> **Task description**: Give as a numbered list, omitting any blank lines, the lines in the items below from the line containing "ponsored post that" through the line containing "Mobile COmmunication", inclusive. Leave the pictures out of your answer.

> **Transcribed page contents**:
[Start of section]
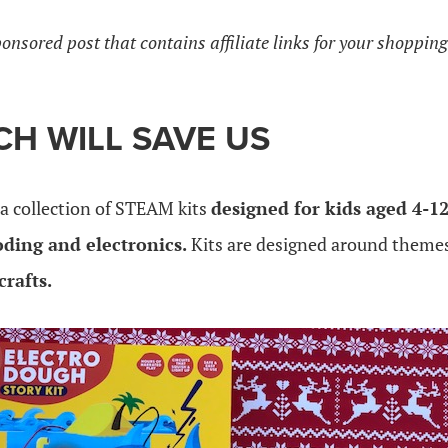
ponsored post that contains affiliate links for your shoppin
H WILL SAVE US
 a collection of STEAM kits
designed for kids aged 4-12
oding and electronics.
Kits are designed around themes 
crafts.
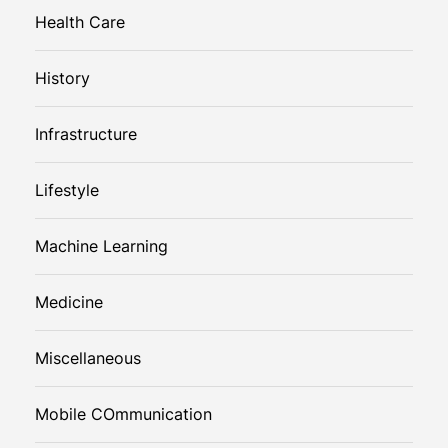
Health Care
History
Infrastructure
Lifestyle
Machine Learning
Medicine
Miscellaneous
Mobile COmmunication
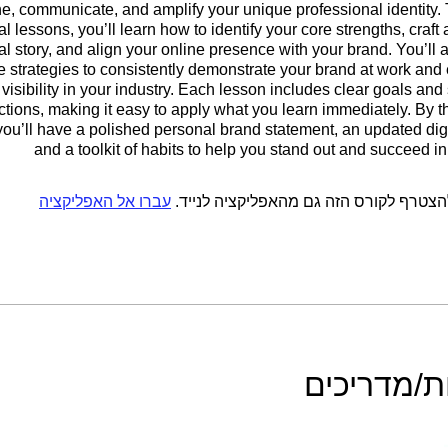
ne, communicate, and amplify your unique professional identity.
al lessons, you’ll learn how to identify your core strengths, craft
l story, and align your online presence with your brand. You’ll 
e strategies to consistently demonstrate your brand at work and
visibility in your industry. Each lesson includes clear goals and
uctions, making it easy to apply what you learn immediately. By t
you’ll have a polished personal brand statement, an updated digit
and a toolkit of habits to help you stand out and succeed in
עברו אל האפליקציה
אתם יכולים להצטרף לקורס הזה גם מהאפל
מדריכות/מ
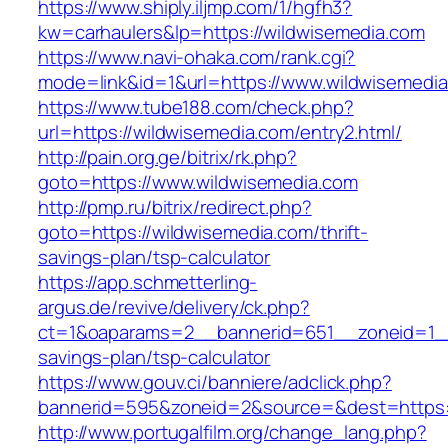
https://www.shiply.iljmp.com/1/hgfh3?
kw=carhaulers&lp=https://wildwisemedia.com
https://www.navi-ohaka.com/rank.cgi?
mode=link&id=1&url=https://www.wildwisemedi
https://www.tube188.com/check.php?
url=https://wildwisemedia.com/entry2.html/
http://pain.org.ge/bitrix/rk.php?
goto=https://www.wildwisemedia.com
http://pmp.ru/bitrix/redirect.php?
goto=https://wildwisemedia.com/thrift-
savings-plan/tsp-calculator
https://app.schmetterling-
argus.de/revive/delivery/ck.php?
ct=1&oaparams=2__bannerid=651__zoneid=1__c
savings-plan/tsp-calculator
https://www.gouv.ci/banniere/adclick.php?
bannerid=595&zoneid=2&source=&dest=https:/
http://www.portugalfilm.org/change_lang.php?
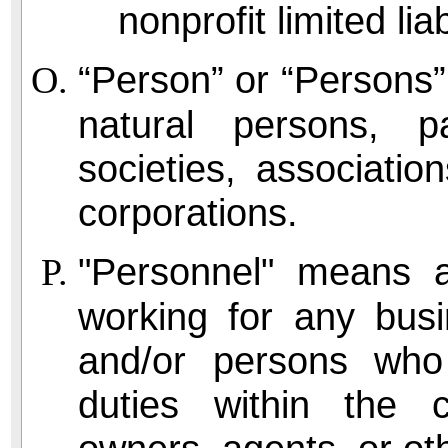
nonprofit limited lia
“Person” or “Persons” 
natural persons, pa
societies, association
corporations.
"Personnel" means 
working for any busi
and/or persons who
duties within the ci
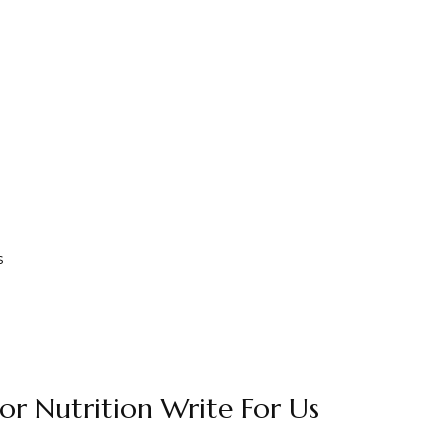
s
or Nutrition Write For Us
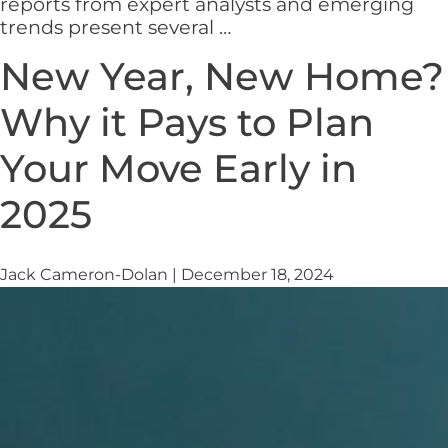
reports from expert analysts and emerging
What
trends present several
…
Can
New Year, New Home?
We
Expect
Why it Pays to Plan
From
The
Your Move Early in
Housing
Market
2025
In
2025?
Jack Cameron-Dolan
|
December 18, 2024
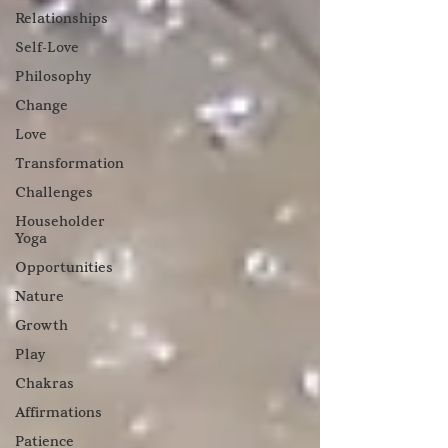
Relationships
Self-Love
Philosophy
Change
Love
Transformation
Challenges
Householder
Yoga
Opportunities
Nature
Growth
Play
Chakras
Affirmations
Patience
[End of section]
[Start of section]
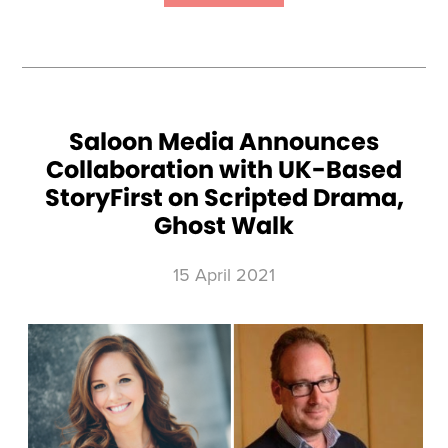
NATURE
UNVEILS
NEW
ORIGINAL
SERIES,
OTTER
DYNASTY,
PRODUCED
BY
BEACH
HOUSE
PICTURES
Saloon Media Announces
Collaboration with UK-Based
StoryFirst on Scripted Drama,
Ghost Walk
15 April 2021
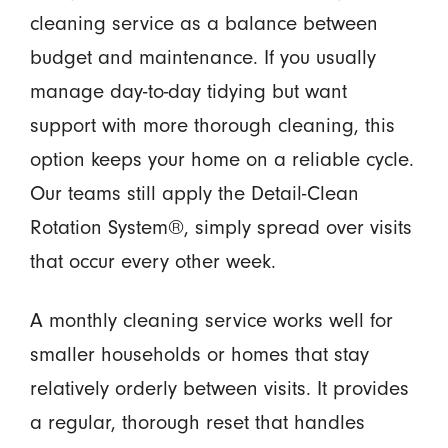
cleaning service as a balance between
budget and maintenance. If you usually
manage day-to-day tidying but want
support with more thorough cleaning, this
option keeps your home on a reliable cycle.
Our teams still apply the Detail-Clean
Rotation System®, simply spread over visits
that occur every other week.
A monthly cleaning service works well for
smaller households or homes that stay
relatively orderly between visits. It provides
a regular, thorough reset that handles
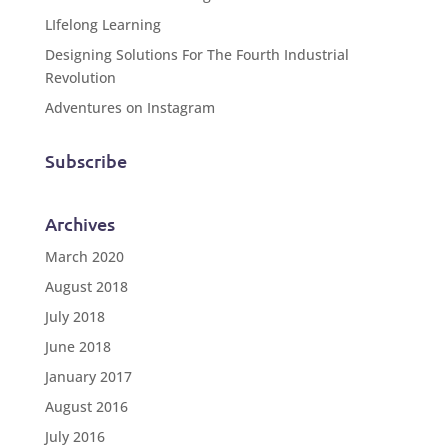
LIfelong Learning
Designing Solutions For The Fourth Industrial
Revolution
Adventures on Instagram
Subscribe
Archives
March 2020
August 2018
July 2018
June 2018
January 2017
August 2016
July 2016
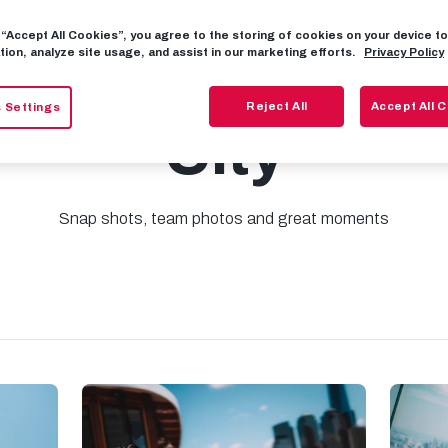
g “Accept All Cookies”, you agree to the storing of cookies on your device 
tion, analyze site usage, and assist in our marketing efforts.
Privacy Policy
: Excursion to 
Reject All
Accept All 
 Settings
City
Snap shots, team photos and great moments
[End of section]
> **Result of this exercise**:
1. ponsored post that contains affiliate links for your shoppin
2. H WILL SAVE US
3.  a collection of STEAM kits
4. designed for kids aged 4-12
5. oding and electronics.
6. Kits are designed around themes 
7. crafts.
8. Health Care
9. History
10. Infrastructure
11. Lifestyle
12. Machine Learning
13. Medicine
14. Miscellaneous
15. Mobile COmmunication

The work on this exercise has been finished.